Monday's discussion was not scientifically led-it was a clear abuse of power and authority by the Chairman and the Division, facilitated by the silencing of a sponsor that could have answered every single one of the FDA's misrepresentations, if given the opportunity to do so.
And yet, the vote was close, very close, specifically on question #2 – the accelerated approval question. If dystrophin quantification is validated through the accelerated approval of eteplirsen, the development of treatments for other exons could move much more quickly.
I know we are disappointed. I know we feel silenced or let down, but the patients weren't silenced.
We were heard. We were loud, we were clear, and most importantly, we were prepared and educated in the science and in the regulatory process even when the panel and the Division were not. The panelists and the agency ended the day with far more information about Duchenne, natural history and eteplirsen than they started with.

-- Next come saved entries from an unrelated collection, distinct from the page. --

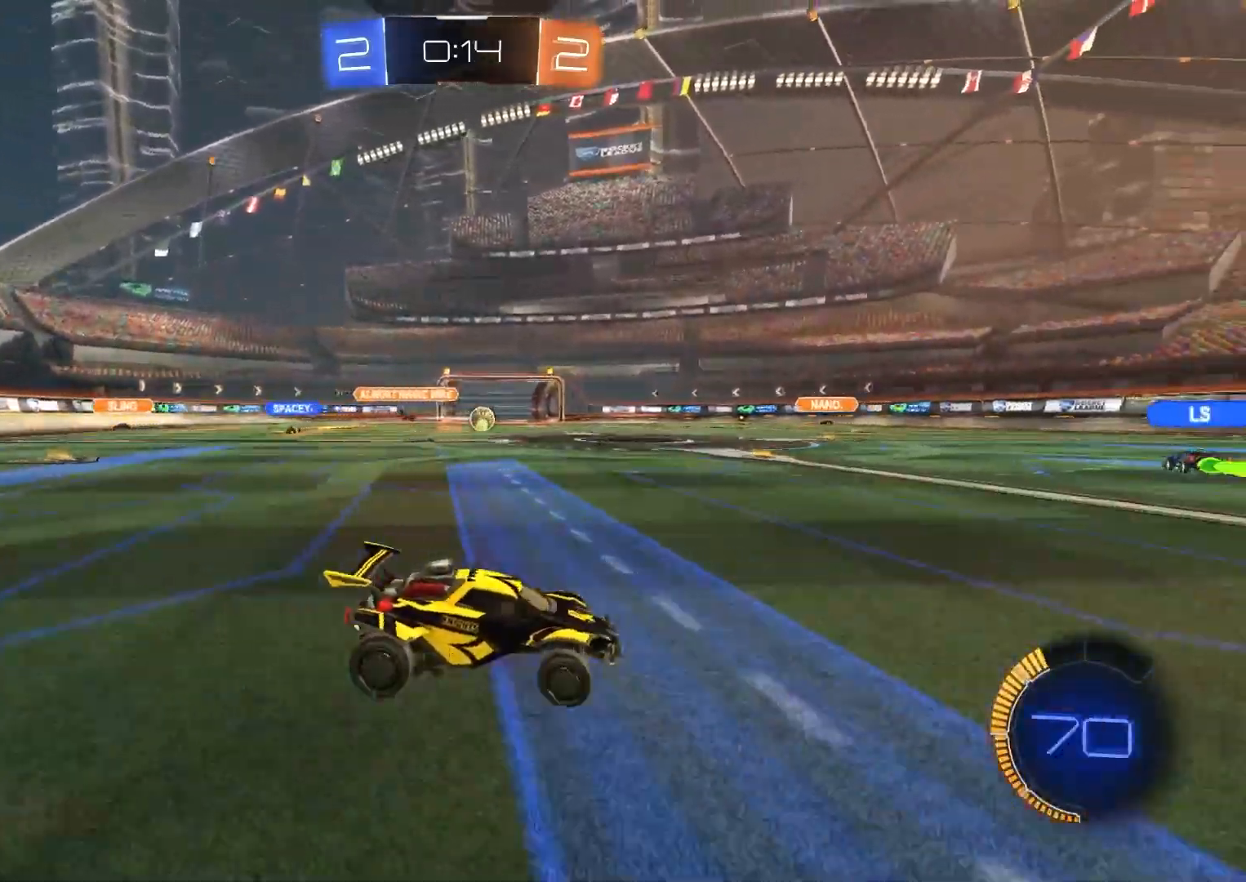
{"buttons": [], "left_stick": "center", "right_stick": "center", "events": [[50, "L1", "up"], [150, "L2", "down"], [150, "left_stick", "center"], [200, "left_stick", "left"], [367, "left_stick", "center"], [467, "L2", "up"]]}
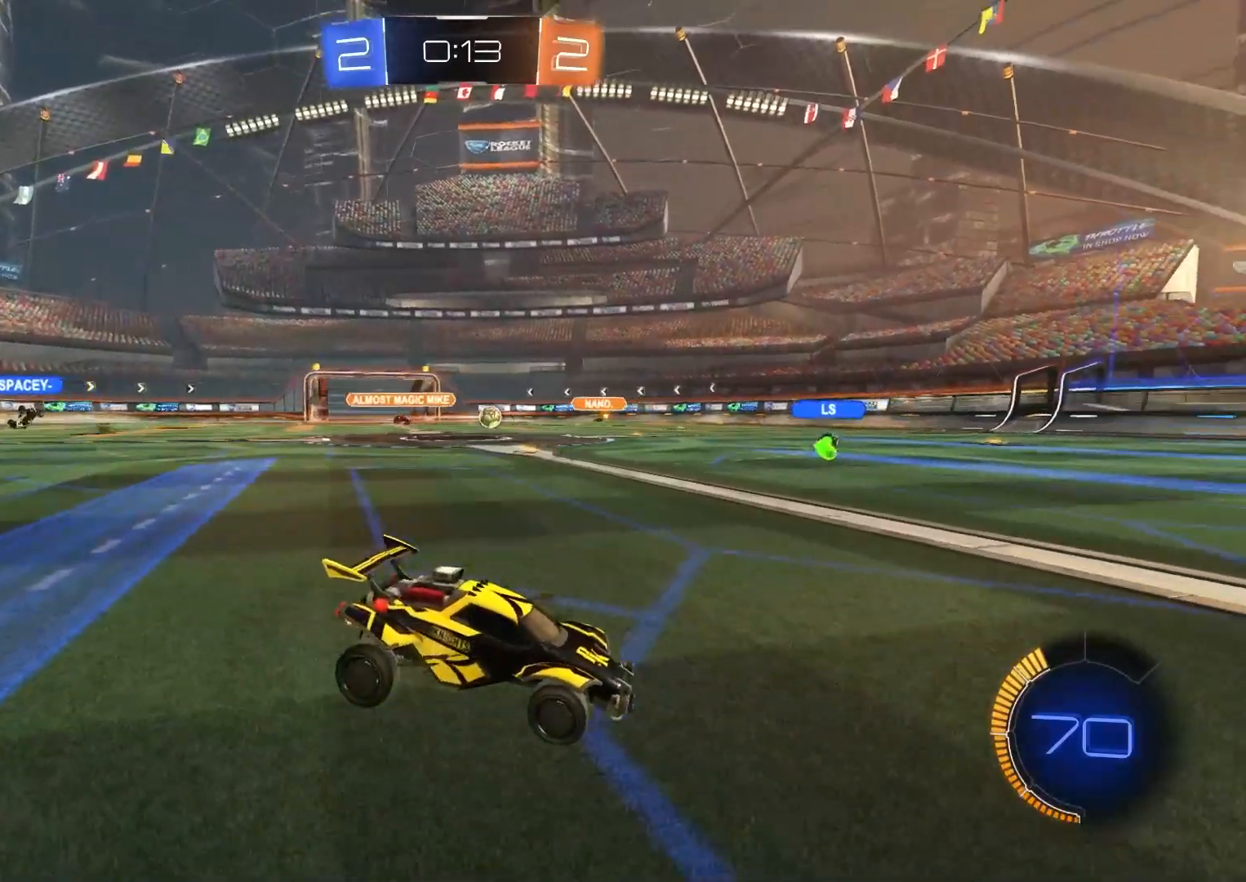
{"buttons": ["R2"], "left_stick": "left", "right_stick": "center", "events": [[133, "R2", "down"], [500, "left_stick", "left"]]}
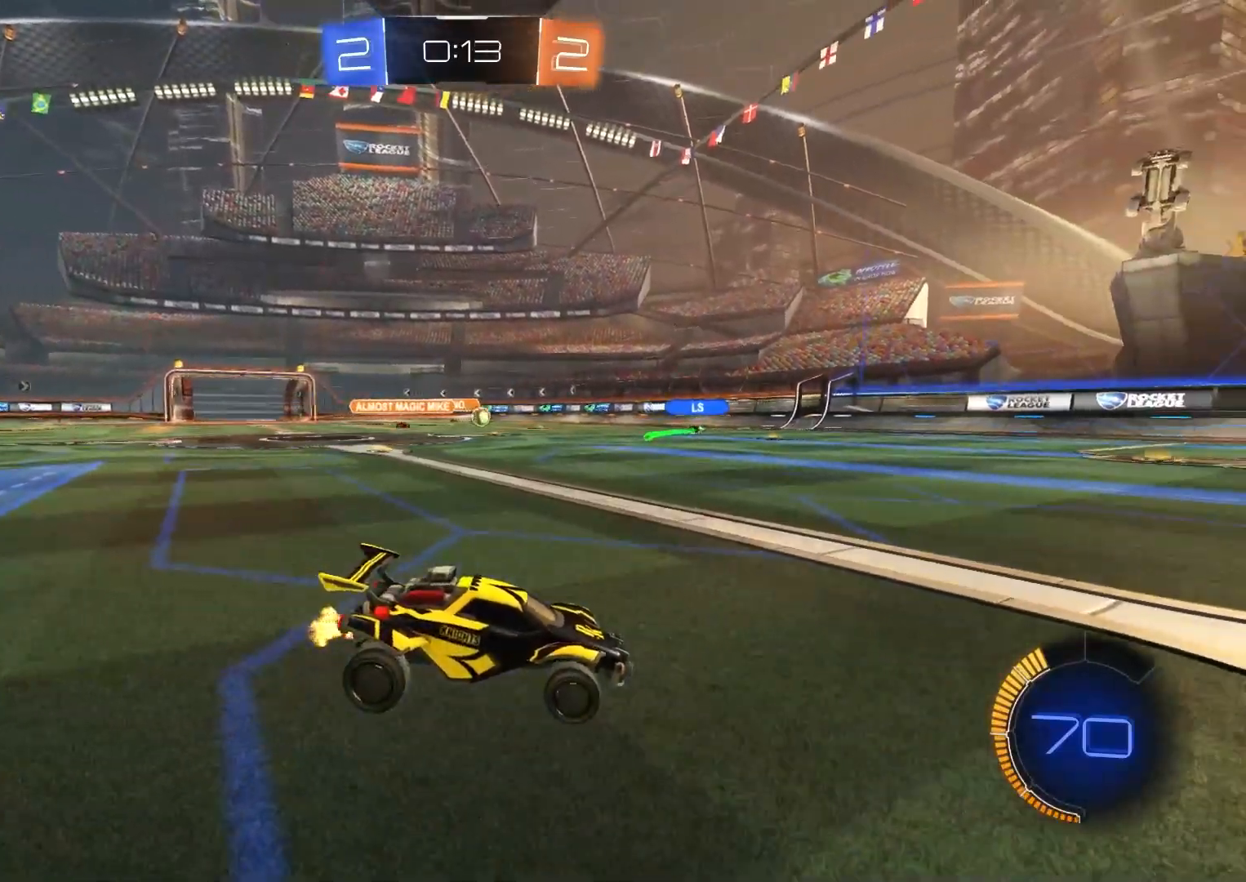
{"buttons": ["R2"], "left_stick": "left", "right_stick": "center", "events": [[100, "left_stick", "down-left"], [350, "left_stick", "center"], [417, "left_stick", "left"]]}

Now, in the face of a divided advisory committee panel, I hope – and I want to believe – that Monday's unprecedented and intelligent patient participation will encourage the FDA to consider all of the information that it has, including the patient perspective, and make the most ethical and scientific decision on eteplirsen by the May 26th PDUFA date.
Our message to the FDA has always been the same: as long as the world renowned Duchenne researchers and clinicians support eteplirsen's data, the Duchenne Community will push for approval.